[Extracted page text data]
==================================================
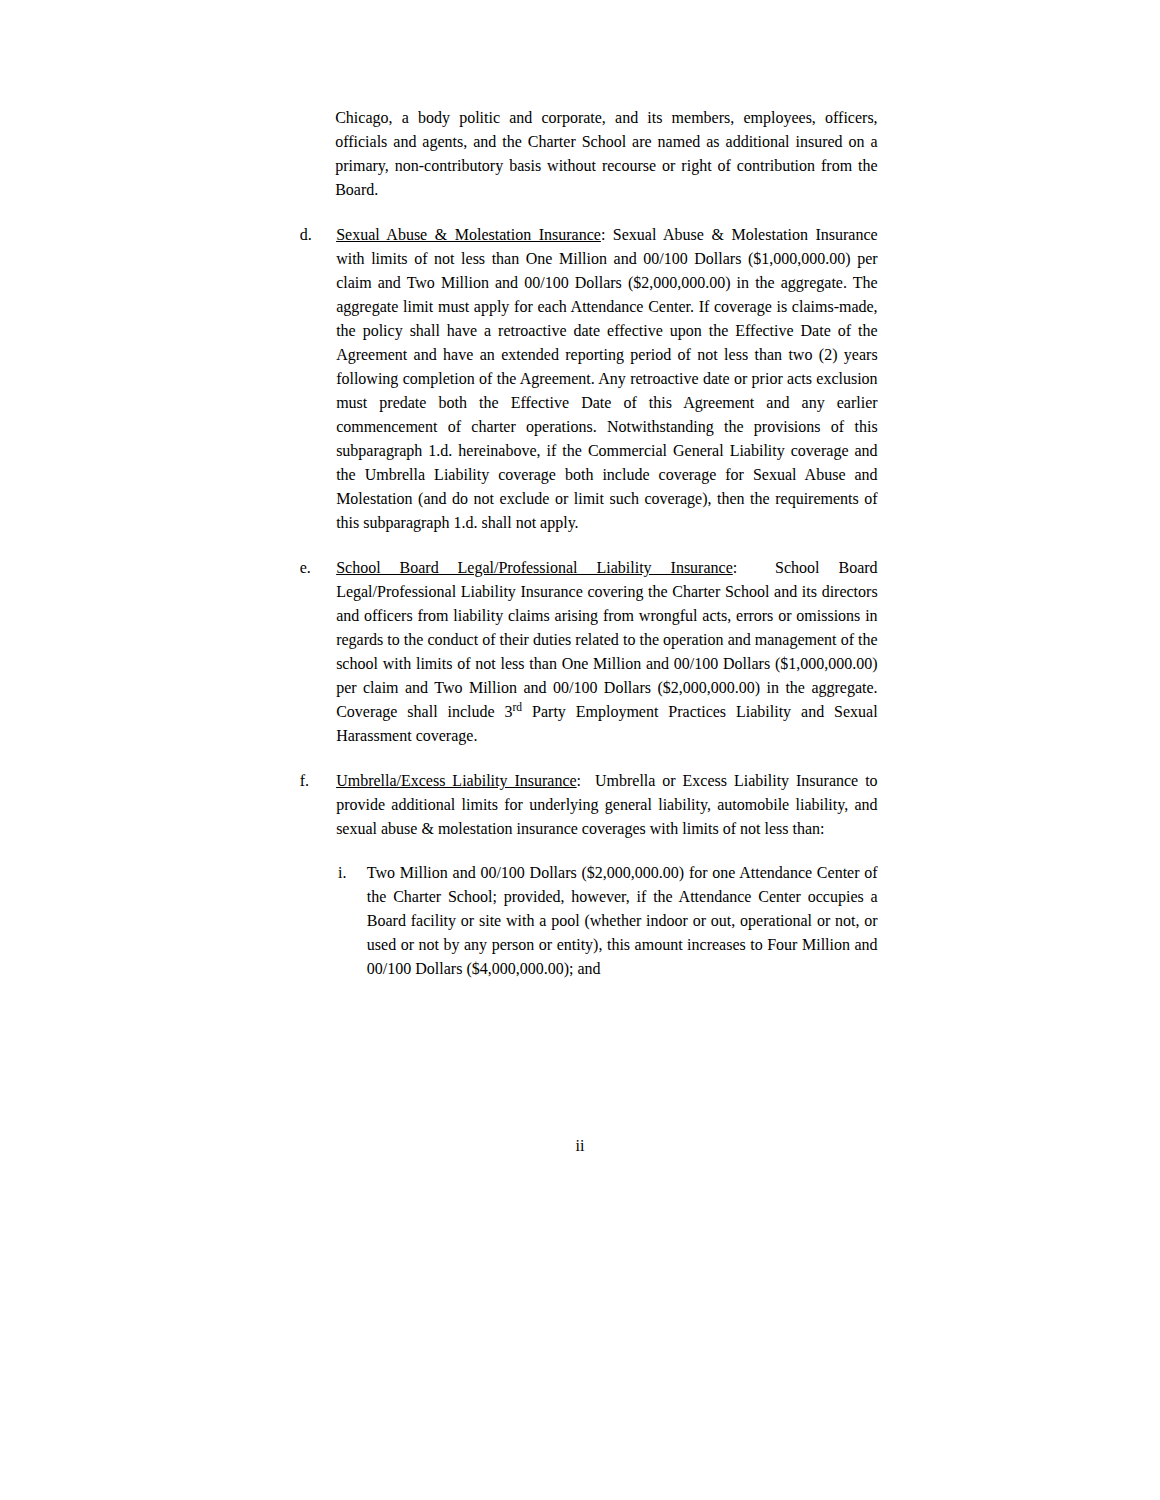Chicago, a body politic and corporate, and its members, employees, officers, officials and agents, and the Charter School are named as additional insured on a primary, non-contributory basis without recourse or right of contribution from the Board.
d.
Sexual Abuse & Molestation Insurance: Sexual Abuse & Molestation Insurance with limits of not less than One Million and 00/100 Dollars ($1,000,000.00) per claim and Two Million and 00/100 Dollars ($2,000,000.00) in the aggregate. The aggregate limit must apply for each Attendance Center. If coverage is claims-made, the policy shall have a retroactive date effective upon the Effective Date of the Agreement and have an extended reporting period of not less than two (2) years following completion of the Agreement. Any retroactive date or prior acts exclusion must predate both the Effective Date of this Agreement and any earlier commencement of charter operations. Notwithstanding the provisions of this subparagraph 1.d. hereinabove, if the Commercial General Liability coverage and the Umbrella Liability coverage both include coverage for Sexual Abuse and Molestation (and do not exclude or limit such coverage), then the requirements of this subparagraph 1.d. shall not apply.
e.
School Board Legal/Professional Liability Insurance: School Board Legal/Professional Liability Insurance covering the Charter School and its directors and officers from liability claims arising from wrongful acts, errors or omissions in regards to the conduct of their duties related to the operation and management of the school with limits of not less than One Million and 00/100 Dollars ($1,000,000.00) per claim and Two Million and 00/100 Dollars ($2,000,000.00) in the aggregate. Coverage shall include 3rd Party Employment Practices Liability and Sexual Harassment coverage.
f.
Umbrella/Excess Liability Insurance: Umbrella or Excess Liability Insurance to provide additional limits for underlying general liability, automobile liability, and sexual abuse & molestation insurance coverages with limits of not less than:
i.
Two Million and 00/100 Dollars ($2,000,000.00) for one Attendance Center of the Charter School; provided, however, if the Attendance Center occupies a Board facility or site with a pool (whether indoor or out, operational or not, or used or not by any person or entity), this amount increases to Four Million and 00/100 Dollars ($4,000,000.00); and
ii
==================================================
**What you should do**
Would you set down every line of the data above exactly, skipping the pictures?

**Result of the exercise**
Chicago, a body politic and corporate, and its members, employees, officers, officials and agents, and the Charter School are named as additional insured on a primary, non-contributory basis without recourse or right of contribution from the Board.
d.
Sexual Abuse & Molestation Insurance: Sexual Abuse & Molestation Insurance with limits of not less than One Million and 00/100 Dollars ($1,000,000.00) per claim and Two Million and 00/100 Dollars ($2,000,000.00) in the aggregate. The aggregate limit must apply for each Attendance Center. If coverage is claims-made, the policy shall have a retroactive date effective upon the Effective Date of the Agreement and have an extended reporting period of not less than two (2) years following completion of the Agreement. Any retroactive date or prior acts exclusion must predate both the Effective Date of this Agreement and any earlier commencement of charter operations. Notwithstanding the provisions of this subparagraph 1.d. hereinabove, if the Commercial General Liability coverage and the Umbrella Liability coverage both include coverage for Sexual Abuse and Molestation (and do not exclude or limit such coverage), then the requirements of this subparagraph 1.d. shall not apply.
e.
School Board Legal/Professional Liability Insurance: School Board Legal/Professional Liability Insurance covering the Charter School and its directors and officers from liability claims arising from wrongful acts, errors or omissions in regards to the conduct of their duties related to the operation and management of the school with limits of not less than One Million and 00/100 Dollars ($1,000,000.00) per claim and Two Million and 00/100 Dollars ($2,000,000.00) in the aggregate. Coverage shall include 3rd Party Employment Practices Liability and Sexual Harassment coverage.
f.
Umbrella/Excess Liability Insurance: Umbrella or Excess Liability Insurance to provide additional limits for underlying general liability, automobile liability, and sexual abuse & molestation insurance coverages with limits of not less than:
i.
Two Million and 00/100 Dollars ($2,000,000.00) for one Attendance Center of the Charter School; provided, however, if the Attendance Center occupies a Board facility or site with a pool (whether indoor or out, operational or not, or used or not by any person or entity), this amount increases to Four Million and 00/100 Dollars ($4,000,000.00); and
ii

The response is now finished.